*** Opening DATA IN THIS EXERCISE ***
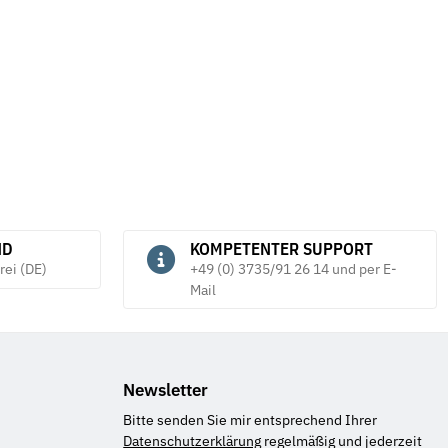
ND
KOMPETENTER SUPPORT
rei (DE)
+49 (0) 3735/91 26 14 und per E-
Mail
Newsletter
Bitte senden Sie mir entsprechend Ihrer
Datenschutzerklärung
regelmäßig und jederzeit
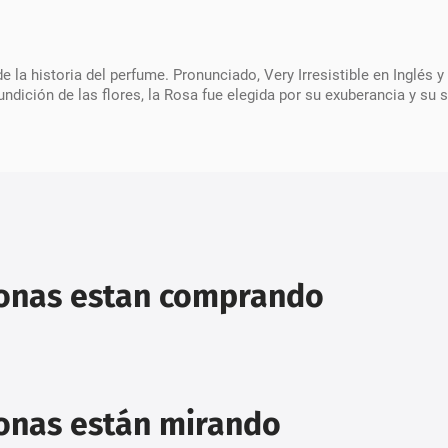
de la historia del perfume. Pronunciado, Very Irresistible en Inglés 
dición de las flores, la Rosa fue elegida por su exuberancia y su su
sonas estan comprando
sonas están mirando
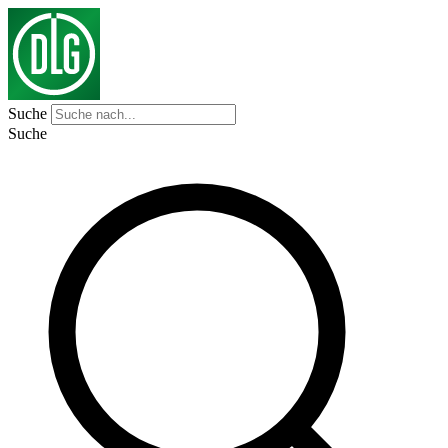
Suche
Suche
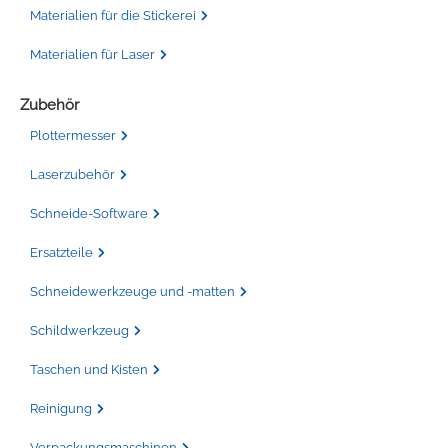
Materialien für die Stickerei
Materialien für Laser
Zubehör
Plottermesser
Laserzubehör
Schneide-Software
Ersatzteile
Schneidewerkzeuge und -matten
Schildwerkzeug
Taschen und Kisten
Reinigung
Verpackungsmaschinen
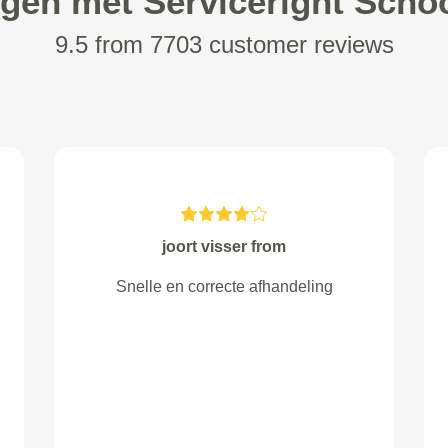
ngen met Serviceright Sch
9.5 from 7703 customer reviews
W. van Hoorn from s-
hertogenbosch
Prima service en corecte
behandeling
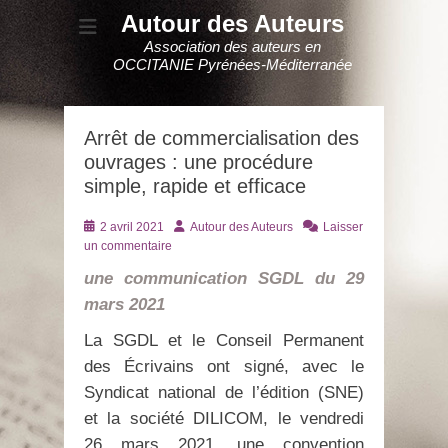
Autour des Auteurs
Association des auteurs en
OCCITANIE Pyrénées-Méditerranée
Arrêt de commercialisation des
ouvrages : une procédure
simple, rapide et efficace
Posté
Auteur
2 avril 2021
Autour des Auteurs
Laisser
le
un commentaire
une communication SGDL du 29
mars 2021
La SGDL et le Conseil Permanent
des Écrivains ont signé, avec le
Syndicat national de l’édition (SNE)
et la société DILICOM, le vendredi
26 mars 2021, une convention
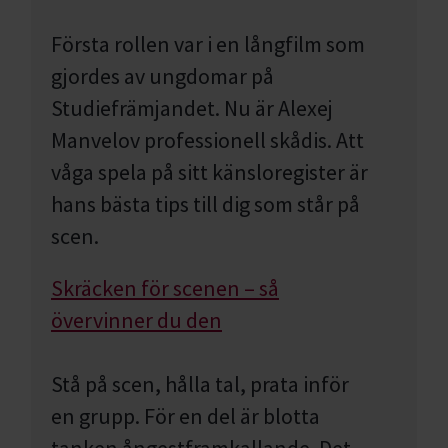
Första rollen var i en långfilm som
gjordes av ungdomar på
Studiefrämjandet. Nu är Alexej
Manvelov professionell skådis. Att
våga spela på sitt känsloregister är
hans bästa tips till dig som står på
scen.
Skräcken för scenen – så
övervinner du den
Stå på scen, hålla tal, prata inför
en grupp. För en del är blotta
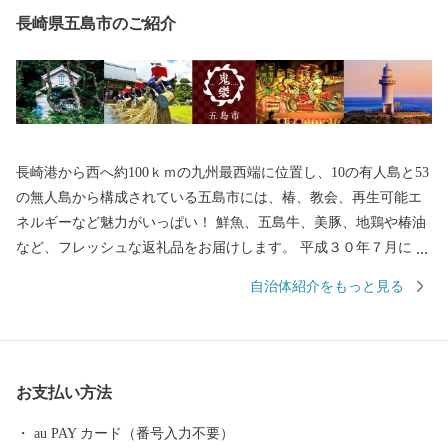
長崎県五島市のご紹介
長崎港から西へ約100ｋｍの九州最西端に位置し、10の有人島と53
の無人島から構成されている五島市には、椿、教会、再生可能エ
ネルギーなど魅力がいっぱい！ 鮮魚、五島牛、美豚、地鶏や椿油
など、フレッシュな返礼品をお届けします。 平成３０年７月には
「長崎と天草地方の潜伏キリシタン関連遺産」が世界遺産に登録
自治体紹介をもっと見る
されました。 五島市には「久賀島の集落」と「奈留の江上集落」
の２つの構成資産があります。 厳しい禁教期を生き抜いた信徒を
見守ってきた教会が、今でも静かに佇んでいます。
お支払い方法
au PAY カード（番号入力不要）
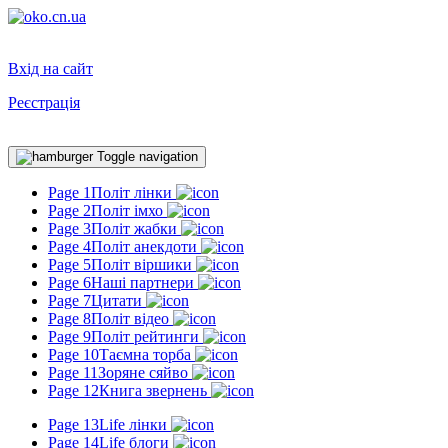
Вхід на сайт
Реєстрація
Toggle navigation
Page 1
Політ лінки
Page 2
Політ імхо
Page 3
Політ жабки
Page 4
Політ анекдоти
Page 5
Політ віршики
Page 6
Наші партнери
Page 7
Цитати
Page 8
Політ відео
Page 9
Політ рейтинги
Page 10
Таємна торба
Page 11
Зоряне сяйво
Page 12
Книга звернень
Page 13
Life лінки
Page 14
Life блоги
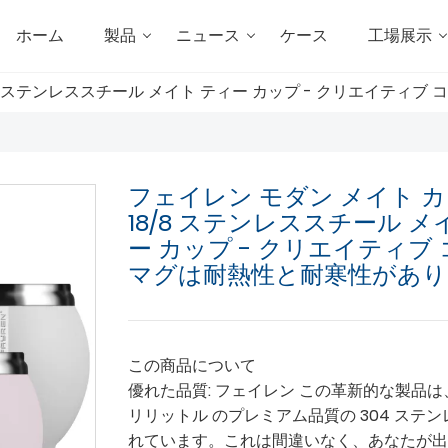
ホーム
製品
ニュース
ケース
工場展示
/8 ステンレススチール メイト ティー カップ - クリエイティ
フェイレン モダン メイト 
18/8 ステンレススチール メ
ー カップ - クリエイティブ
マグは耐熱性と耐寒性があり
この商品について
優れた品質: フェイレン この革新的な製品は、
リリットル のプレミアム品質の 304 ステ
れています。これは間違いなく、あなたが出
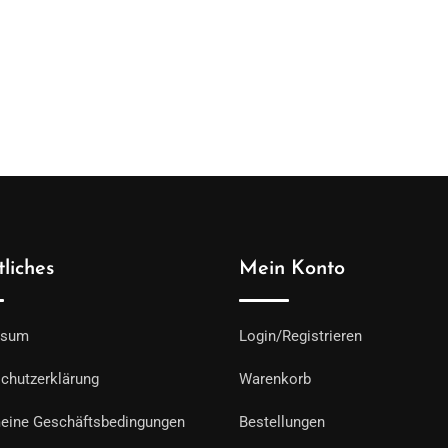
liches
Mein Konto
ssum
Login/Registrieren
chutzerklärung
Warenkorb
eine Geschäftsbedingungen
Bestellungen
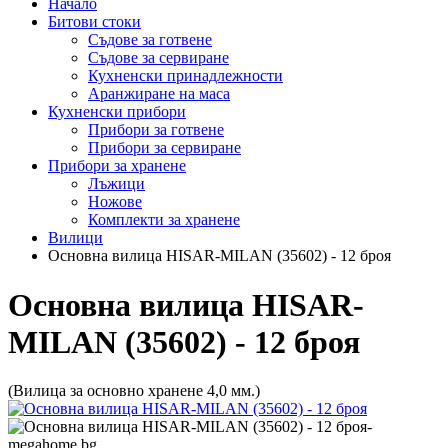
Начало
Битови стоки
Съдове за готвене
Съдове за сервиране
Кухненски принадлежности
Аранжиране на маса
Кухненски прибори
Прибори за готвене
Прибори за сервиране
Прибори за хранене
Лъжици
Ножове
Комплекти за хранене
Вилици
Основна вилица HISAR-MILAN (35602) - 12 броя
Основна вилица HISAR-
MILAN (35602) - 12 броя
(Вилица за основно хранене 4,0 мм.)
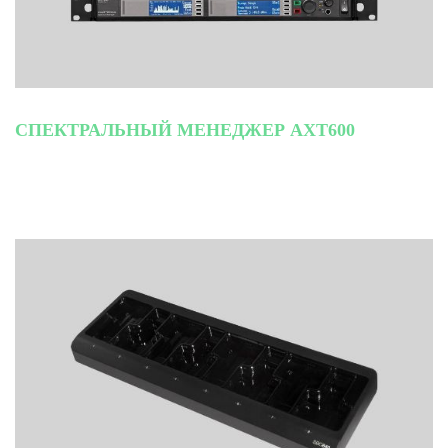
СПЕКТРАЛЬНЫЙ МЕНЕДЖЕР AXT600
*** Closing DATA IN THIS EXERCISE ***
- _DESCRIPTION OF THE TASK_: How many lines in the material above contain the word "Політ"? Reply with the number alone.

- _TASK OUTPUT_: 7